En la parte trasera, en segunda fila, casi en la oscuridad, se encuentran dos trompetistas, parecen gemelos física y musicalmente; por no estar frente público tienen una libertad juguetona. Se encuentran desaliñados, su aspecto es un tanto sucio, parecen perezosos. Sus sonidos expresan una poderosa fuerza, rugen una y otra vez, emiten estridencia elegante que retumba y despierta a cualquier bailarín enamorado de ojos cerrados.   

Un señor espigado toca la tumbadora, un platillo metálico y un cencerro de plástico. La camisa y el pantalón son una talla más grande para su cuerpo. El sudor que resbala de su robusta cara hace que las gafas que usa lleguen al filo de la nariz. Los brazos parecen descomunalmente largos, en parte porque levanta las batucas hacia el techo y las deja caer frenéticamente. Mueve de forma constante y ondulatoria su tronco corporal, sin mover un solo pie, mira de arriba hacia abajo, por momentos golpea de forma seca el anillo de acero que cubre la tumbadora y emite un sonido metálico con un ritmo pegajoso. Repentinamente su rostro adopta seriedad y el cuerpo rigidez, da pequeños pasos de un costado a otro y sonríe con la mirada perdida al frente. 

El maestro del bongó es muy discreto -sólo toca uno, cuando lo usual es que sean dos-. Se encuentra al fondo del escenario y vestido completamente de negro, sin corbata refulgente, no parece tener rostro, sólo se observan los contornos de una boina negra y el sonido de las palmas chocando con la panza plástica del instrumento. Su presencia se hace evidente por el movimiento incansable de las palmas de sus manos, parecen una paloma que no puede volar y desesperada agita las alas. 

El bajista es el más conmovedor de todos los músicos. Es imposible no verlo como un oso pequeño: baja estatura, boca ancha, dulce, serio, sin gestos, quijada caída, cabello negro pulcro y alborotado, corbata roja mal anudada; se encuentra recargado en la pared, mueve los dedos mecánicamente. No deja ver ninguna expresión, no baila, no se mueve, no mira a nadie, no busca aprobación, no cambia de posición. Con la mirada y los labios clavados al piso mueve los dedos, su seca expresión demuestra que no todos son festivos.                                

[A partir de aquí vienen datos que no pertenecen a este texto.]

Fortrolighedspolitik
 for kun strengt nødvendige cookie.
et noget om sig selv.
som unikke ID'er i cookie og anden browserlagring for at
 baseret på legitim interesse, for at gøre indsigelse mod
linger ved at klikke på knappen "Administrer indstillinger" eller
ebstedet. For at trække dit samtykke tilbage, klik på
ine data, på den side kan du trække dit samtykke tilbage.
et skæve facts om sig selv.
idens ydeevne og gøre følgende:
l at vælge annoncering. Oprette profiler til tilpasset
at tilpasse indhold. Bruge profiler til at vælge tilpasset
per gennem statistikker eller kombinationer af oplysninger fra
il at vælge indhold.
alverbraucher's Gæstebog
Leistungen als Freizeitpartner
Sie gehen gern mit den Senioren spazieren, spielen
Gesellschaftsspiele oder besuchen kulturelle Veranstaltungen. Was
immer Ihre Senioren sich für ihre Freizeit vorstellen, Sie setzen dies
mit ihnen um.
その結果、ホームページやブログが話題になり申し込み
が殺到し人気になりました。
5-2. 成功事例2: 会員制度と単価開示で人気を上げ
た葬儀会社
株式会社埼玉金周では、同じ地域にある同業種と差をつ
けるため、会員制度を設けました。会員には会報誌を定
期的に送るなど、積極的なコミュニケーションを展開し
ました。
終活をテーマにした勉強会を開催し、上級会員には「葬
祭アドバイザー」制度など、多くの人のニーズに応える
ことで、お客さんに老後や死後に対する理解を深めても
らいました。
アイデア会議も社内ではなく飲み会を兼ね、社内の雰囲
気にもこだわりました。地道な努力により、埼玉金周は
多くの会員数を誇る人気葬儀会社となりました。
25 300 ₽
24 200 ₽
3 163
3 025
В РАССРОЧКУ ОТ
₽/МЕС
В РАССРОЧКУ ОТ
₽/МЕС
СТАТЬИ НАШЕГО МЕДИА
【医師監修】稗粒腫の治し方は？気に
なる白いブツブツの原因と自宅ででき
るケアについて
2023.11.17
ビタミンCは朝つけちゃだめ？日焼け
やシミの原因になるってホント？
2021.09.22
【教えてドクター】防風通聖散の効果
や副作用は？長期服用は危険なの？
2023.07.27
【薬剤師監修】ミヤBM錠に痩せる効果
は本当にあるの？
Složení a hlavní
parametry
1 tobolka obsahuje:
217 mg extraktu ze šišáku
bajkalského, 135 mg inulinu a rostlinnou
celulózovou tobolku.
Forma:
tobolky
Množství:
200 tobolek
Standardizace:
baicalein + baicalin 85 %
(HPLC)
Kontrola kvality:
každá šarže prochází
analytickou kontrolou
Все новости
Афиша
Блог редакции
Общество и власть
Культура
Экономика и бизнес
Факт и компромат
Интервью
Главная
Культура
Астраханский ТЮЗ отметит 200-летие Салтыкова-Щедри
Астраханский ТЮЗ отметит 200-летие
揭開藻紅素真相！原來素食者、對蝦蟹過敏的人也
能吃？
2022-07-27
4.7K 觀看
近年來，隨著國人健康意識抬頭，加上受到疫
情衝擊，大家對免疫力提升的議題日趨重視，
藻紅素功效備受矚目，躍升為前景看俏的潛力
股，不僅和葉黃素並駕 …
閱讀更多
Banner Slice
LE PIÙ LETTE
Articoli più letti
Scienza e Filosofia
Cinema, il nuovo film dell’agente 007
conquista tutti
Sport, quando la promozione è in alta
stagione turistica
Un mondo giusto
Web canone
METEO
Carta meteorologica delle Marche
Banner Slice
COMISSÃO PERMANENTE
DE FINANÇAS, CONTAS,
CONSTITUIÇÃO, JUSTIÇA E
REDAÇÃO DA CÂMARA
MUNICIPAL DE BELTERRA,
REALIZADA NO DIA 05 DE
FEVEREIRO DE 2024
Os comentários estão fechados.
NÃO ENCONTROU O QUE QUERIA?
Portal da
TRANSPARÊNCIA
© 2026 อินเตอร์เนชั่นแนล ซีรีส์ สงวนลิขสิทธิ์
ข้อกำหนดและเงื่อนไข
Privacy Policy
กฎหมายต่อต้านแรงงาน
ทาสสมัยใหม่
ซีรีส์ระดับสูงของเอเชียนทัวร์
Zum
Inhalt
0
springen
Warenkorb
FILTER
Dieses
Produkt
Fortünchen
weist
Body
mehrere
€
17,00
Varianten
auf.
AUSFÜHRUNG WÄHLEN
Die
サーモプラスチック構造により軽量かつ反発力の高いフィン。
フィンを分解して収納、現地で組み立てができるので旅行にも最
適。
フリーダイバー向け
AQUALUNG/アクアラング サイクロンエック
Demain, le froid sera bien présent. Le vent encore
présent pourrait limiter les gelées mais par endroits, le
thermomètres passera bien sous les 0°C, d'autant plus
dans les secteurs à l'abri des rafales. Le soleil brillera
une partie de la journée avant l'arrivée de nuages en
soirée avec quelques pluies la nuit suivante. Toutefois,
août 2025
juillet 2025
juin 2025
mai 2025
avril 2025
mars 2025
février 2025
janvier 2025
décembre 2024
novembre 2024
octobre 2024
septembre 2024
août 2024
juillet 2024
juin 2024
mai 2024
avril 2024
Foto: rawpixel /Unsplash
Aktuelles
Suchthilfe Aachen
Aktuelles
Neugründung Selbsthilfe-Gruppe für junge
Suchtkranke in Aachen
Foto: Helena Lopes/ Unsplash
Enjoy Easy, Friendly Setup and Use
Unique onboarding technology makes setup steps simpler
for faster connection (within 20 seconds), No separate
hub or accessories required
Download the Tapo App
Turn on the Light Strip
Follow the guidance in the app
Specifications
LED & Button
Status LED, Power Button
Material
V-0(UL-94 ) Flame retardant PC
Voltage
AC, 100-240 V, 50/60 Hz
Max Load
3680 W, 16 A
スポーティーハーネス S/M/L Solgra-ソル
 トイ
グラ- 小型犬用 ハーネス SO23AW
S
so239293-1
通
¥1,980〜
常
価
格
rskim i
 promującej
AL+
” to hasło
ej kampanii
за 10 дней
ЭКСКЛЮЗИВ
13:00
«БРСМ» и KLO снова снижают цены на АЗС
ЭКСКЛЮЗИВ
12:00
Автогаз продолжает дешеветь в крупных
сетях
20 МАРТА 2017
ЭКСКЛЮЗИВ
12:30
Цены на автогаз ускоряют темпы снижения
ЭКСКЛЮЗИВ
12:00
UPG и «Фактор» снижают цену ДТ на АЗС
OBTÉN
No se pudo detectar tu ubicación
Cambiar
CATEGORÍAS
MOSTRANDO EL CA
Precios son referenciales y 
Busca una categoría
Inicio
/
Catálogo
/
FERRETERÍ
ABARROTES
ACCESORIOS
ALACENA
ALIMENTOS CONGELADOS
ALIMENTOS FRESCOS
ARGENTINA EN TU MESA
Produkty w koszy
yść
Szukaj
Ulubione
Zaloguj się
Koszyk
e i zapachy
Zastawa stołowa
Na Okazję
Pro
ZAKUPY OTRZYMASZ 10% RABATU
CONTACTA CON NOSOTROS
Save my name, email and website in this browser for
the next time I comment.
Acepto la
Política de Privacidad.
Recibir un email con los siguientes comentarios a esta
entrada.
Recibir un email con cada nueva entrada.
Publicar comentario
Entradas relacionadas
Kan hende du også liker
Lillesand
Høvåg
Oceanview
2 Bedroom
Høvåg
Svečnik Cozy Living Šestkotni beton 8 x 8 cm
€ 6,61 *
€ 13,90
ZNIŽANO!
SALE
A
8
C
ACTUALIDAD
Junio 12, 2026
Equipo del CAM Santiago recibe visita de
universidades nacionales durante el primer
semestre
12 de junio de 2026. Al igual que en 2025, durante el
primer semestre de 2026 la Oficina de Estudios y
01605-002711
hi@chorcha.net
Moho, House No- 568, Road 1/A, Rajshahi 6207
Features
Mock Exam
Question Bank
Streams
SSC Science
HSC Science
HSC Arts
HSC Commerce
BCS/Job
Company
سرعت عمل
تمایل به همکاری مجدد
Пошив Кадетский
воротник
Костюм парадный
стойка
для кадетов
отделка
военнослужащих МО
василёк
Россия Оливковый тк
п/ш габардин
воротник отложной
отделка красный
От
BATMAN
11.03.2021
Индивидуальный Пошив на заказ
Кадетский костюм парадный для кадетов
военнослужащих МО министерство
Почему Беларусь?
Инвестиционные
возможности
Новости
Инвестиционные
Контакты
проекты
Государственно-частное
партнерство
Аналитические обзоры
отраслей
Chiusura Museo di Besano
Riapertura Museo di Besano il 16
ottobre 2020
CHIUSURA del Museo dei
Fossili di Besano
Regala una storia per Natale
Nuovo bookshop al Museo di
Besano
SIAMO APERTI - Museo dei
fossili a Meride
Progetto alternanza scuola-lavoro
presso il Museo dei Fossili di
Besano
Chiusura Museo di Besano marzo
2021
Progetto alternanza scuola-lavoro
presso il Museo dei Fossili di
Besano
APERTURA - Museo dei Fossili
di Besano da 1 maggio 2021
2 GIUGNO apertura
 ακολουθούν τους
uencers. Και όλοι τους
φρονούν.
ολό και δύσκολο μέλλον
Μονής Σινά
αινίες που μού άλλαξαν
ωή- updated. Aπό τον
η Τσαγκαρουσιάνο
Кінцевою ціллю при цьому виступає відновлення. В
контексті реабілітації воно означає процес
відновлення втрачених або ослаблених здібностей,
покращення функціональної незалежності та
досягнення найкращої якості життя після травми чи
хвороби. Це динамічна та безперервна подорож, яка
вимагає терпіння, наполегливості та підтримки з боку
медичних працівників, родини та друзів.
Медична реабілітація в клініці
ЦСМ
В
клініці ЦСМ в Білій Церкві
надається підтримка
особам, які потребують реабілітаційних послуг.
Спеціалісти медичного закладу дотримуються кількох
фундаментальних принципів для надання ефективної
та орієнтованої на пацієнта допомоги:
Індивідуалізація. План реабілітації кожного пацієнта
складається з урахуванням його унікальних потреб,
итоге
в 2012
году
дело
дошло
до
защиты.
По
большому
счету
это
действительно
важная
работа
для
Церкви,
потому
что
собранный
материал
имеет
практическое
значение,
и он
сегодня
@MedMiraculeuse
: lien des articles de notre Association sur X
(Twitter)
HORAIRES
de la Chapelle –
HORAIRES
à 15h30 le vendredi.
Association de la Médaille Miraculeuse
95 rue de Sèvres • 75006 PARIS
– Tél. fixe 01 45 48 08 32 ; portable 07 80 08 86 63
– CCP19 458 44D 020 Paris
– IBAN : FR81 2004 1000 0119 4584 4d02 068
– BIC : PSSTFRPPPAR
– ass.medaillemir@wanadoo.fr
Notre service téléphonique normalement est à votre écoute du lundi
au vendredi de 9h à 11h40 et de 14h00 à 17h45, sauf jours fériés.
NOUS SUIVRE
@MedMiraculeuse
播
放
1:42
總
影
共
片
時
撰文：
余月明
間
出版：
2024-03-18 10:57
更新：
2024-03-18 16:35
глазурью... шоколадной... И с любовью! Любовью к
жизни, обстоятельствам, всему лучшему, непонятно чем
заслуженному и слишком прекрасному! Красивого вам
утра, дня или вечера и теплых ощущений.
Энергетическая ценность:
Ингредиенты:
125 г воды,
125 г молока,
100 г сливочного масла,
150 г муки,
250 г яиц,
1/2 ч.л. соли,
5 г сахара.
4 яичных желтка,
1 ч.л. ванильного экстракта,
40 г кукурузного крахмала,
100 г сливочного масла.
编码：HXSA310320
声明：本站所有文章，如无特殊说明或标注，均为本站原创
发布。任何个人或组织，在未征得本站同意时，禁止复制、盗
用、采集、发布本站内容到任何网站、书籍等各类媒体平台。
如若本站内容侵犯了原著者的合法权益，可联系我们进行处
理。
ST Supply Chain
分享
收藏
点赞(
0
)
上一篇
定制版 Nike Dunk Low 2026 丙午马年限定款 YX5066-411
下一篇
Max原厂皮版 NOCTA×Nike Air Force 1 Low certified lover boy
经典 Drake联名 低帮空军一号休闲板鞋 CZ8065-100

En la completa sombra hay un asistente joven, atento a cualquier contingencia. Se mueve con excesiva precaución, casi con miedo de romper un objeto delicado, pasa de un extremo al otro del escenario. Es rápido y ágil al mover los cables, sujetar las bocinas, acomodar las partituras, mirar a cada uno de los músicos, parece una lagartija vestida de negro, vivaracha, huidiza. 

Abajo del escenario las parejas sonríen, hablan entre sí, miran a la reina, le envían besos, la reconocen, mientras dan giros y pasos lentos, elegantes, exhaustos por la edad; calvicie y canas, cabezas que se mueven en pausas, vestimentas limpias y sonrisas discretas, se sincronizan con la música y los movimientos de la orquesta, es una primavera del otoño, a ritmo con el son de los viejitos. Un momento después se anuncia el cierre del salón.  

Es un gran sábado de noviembre de 2021. Salgo a la calle, hay noche fresca, camino y sigo cantando en silencio es el son de los viejitos.